## Soal
Lanjutkan teks tentang pemupukan buncis di lahan rawa lebak yang tercantum di bawah, dimulai tepat sesudah kalimat terakhirnya.

Budidaya buncis pada lahan jenis ini memerlukan tindakan
pemupukan, hal ini perlu dengan alasan hara tanaman yang disediakan oleh media
tumbuh tanaman dalam jumlah yang terbatas. Pada lahan rawa sangat rentan
sewaktu-waktu zat hara akan berkurang karena tercuci ke dalam lapisan tanah,
terbawa erosi bersama larutan tanah, hilang melalui proses evaporasi dan
diserap oleh tanaman itu sendiri. Apabila keadaan tersebut dibiarkan terus
menerus tanpa adanya perbaikan, maka makin lama persediaan hara dalam tanah
makin berkurang sehingga pertumbuhan dan perkembangan tanaman terganggu. Untuk
mencukupi kebutuhan hara tersebut perlu tambahan dari luar melalui pemupukan.
Diharapkan dengan pemupukan akan mengembalikan dan meningkatkan kandungan hara
tanah sehingga tanaman akan subur dan produksinya melimpah (Kuring, 2007).
Membudidayakan tanaman buncis di lahan rawa lebak maka agar
pertumbuhan dan perkembangan serta produksinya optimal sangatlah memerlukan
unsur hara baik makro maupun mikro untuk meningkatkan kesuburan tanah yang
dapat dilakukan dengan cara perbaikan teknik budidaya, salah satunya dengan
pemberian pupuk. Budidaya tanaman buncis memerlukan jumlah pupuk yang cukup
besar yaitu pupuk kandang sebagai pupuk dasar sebanyak 25 t.haˉ¹, sedangkan
untuk standar kebutuhan pupuk anorganik/kimia untuk pupuk urea sebanyak 110-220
kg.haˉ¹, pupuk SP-36 sebanyak 280-556 kg.haˉ¹, dan pupuk KCl sebanyak180-250
kg.haˉ¹ (Cahyono, 2003).

## Bahan yang Diberikan
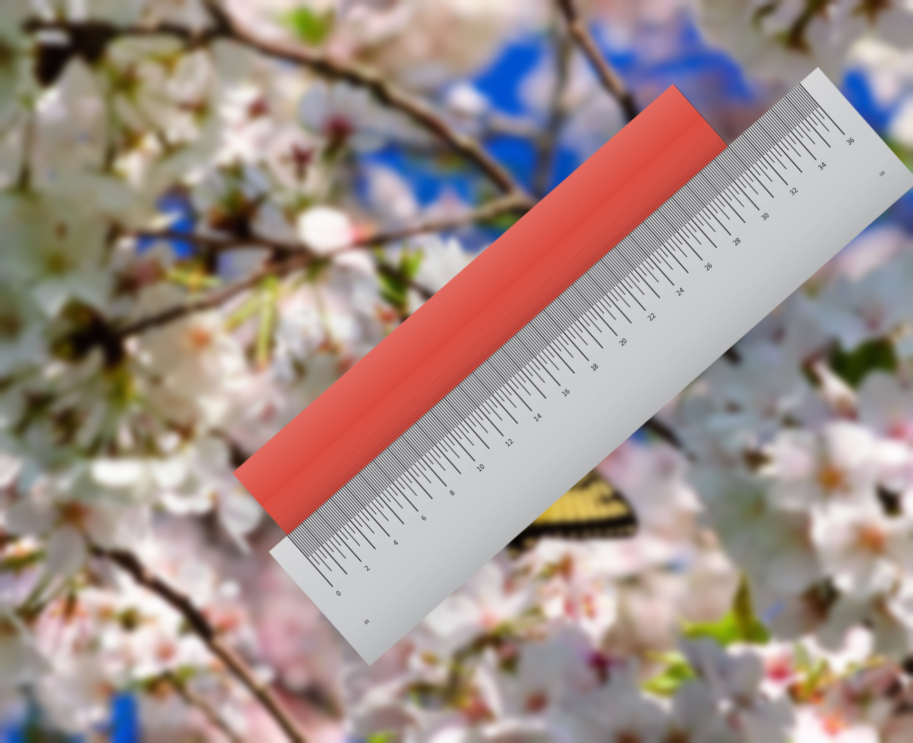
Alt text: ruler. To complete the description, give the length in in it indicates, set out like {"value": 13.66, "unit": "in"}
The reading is {"value": 31, "unit": "in"}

## Jawaban
Saat ini pupuk anorganik terbilang mahal dan langka bahkan
ada beberapa pupuk tersebut palsu tetapi beredar di pasaran, selain itu
penggunaan pupuk anorganik sintetik pun saat ini tidak dianjurkan sebab menurut
penelitian penggunaan pupuk anorganik dalam jumlah dan jangka waktu yang lama
justru akan merusak dan menurunkan kualitas tanah. Maka untuk mengatasi masalah
tersebut serta untuk meningkatkan kuantitas dan kualitas tanaman buncis perlu
dikembangkan potensi sumberdaya hayati yang bersifat ramah lingkungan dan dapat
dijadikan sebagai substitusi pupuk anorganik sintetik, salah satunya adalah
Pupuk Organik Granul (POG) (Isroi, 2008).